Direktur Reskrimum Polda Kalsel Kombes Pol Frido Situmorang menyampaikan bahwa jajarannya bersama Polres dan Polresta berhasil menangkap para pelaku dalam waktu singkat setelah menerima laporan masyarakat.
“Tim gabungan Polda Kalsel langsung bergerak cepat. Kami berhasil mengidentifikasi dan menangkap 26 tersangka yang terlibat dalam tindak kekerasan hingga menyebabkan korban jiwa,” kata Kombes Pol Frido didampingi Kabid Humas Kombes Pol Adam Erwindi dan Wadir Reskrimum AKBP Diaz Sasongko.
Polisi menyita sejumlah barang bukti yang diduga digunakan dalam aksi kekerasan. Di antaranya 22 bilah senjata tajam, tiga unit sepeda motor, satu ponsel, satu KTP, serta 64 barang bukti lainnya.

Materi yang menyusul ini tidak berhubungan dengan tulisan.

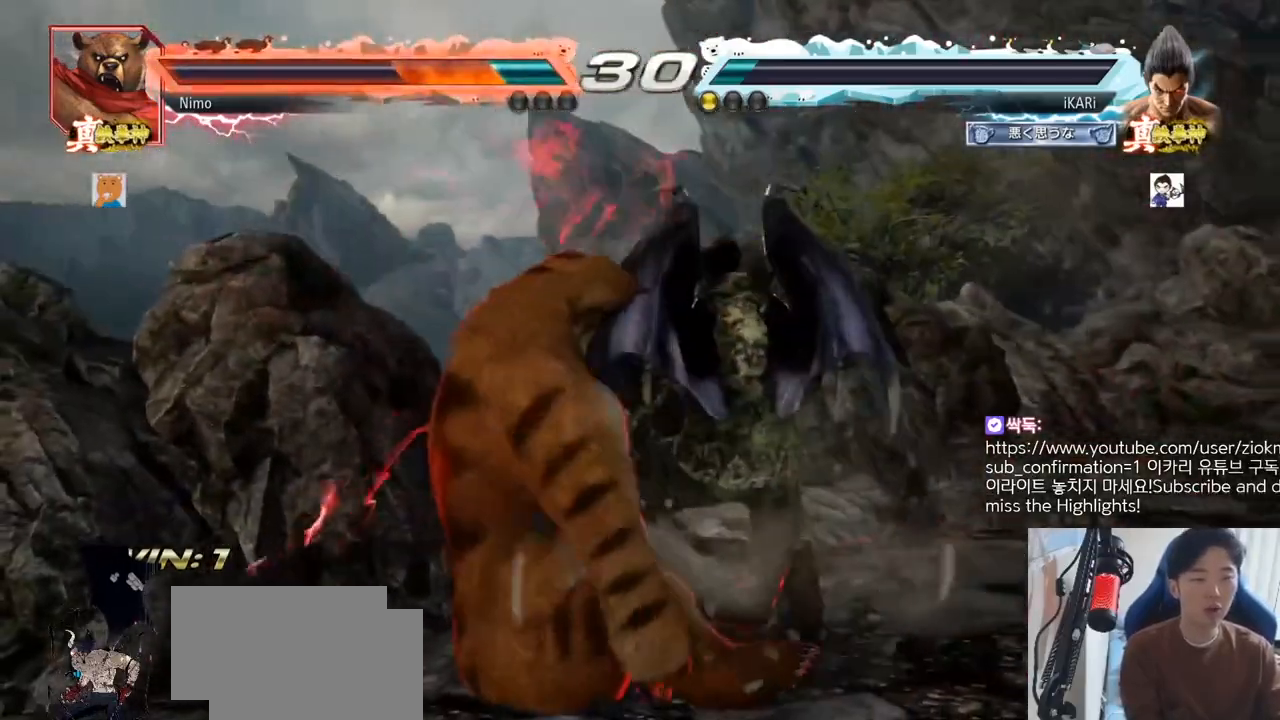
{"buttons": [], "left_stick": "down-left", "events": [[350, "CIRCLE", "down"], [350, "left_stick", "down-left"], [383, "CIRCLE", "up"], [450, "SQUARE", "down"], [483, "SQUARE", "up"]]}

“Barang bukti yang kami amankan memperkuat dugaan keterlibatan para tersangka dalam peristiwa ini,” tegas Frido.
Kombes Pol Adam Erwindi menambahkan bahwa kasus ini menjadi perhatian publik karena melibatkan banyak pelaku dan bukti. Ia juga meminta masyarakat tidak ragu melapor jika menemukan indikasi tindak kejahatan.
“Kami siap bertindak tegas terhadap pelaku kriminal demi menjaga keamanan dan ketertiban di Kalimantan Selatan,” ujarnya.
Polda Kalsel mengimbau masyarakat untuk terus bekerja sama dengan aparat demi menciptakan lingkungan yang aman dan kondusif.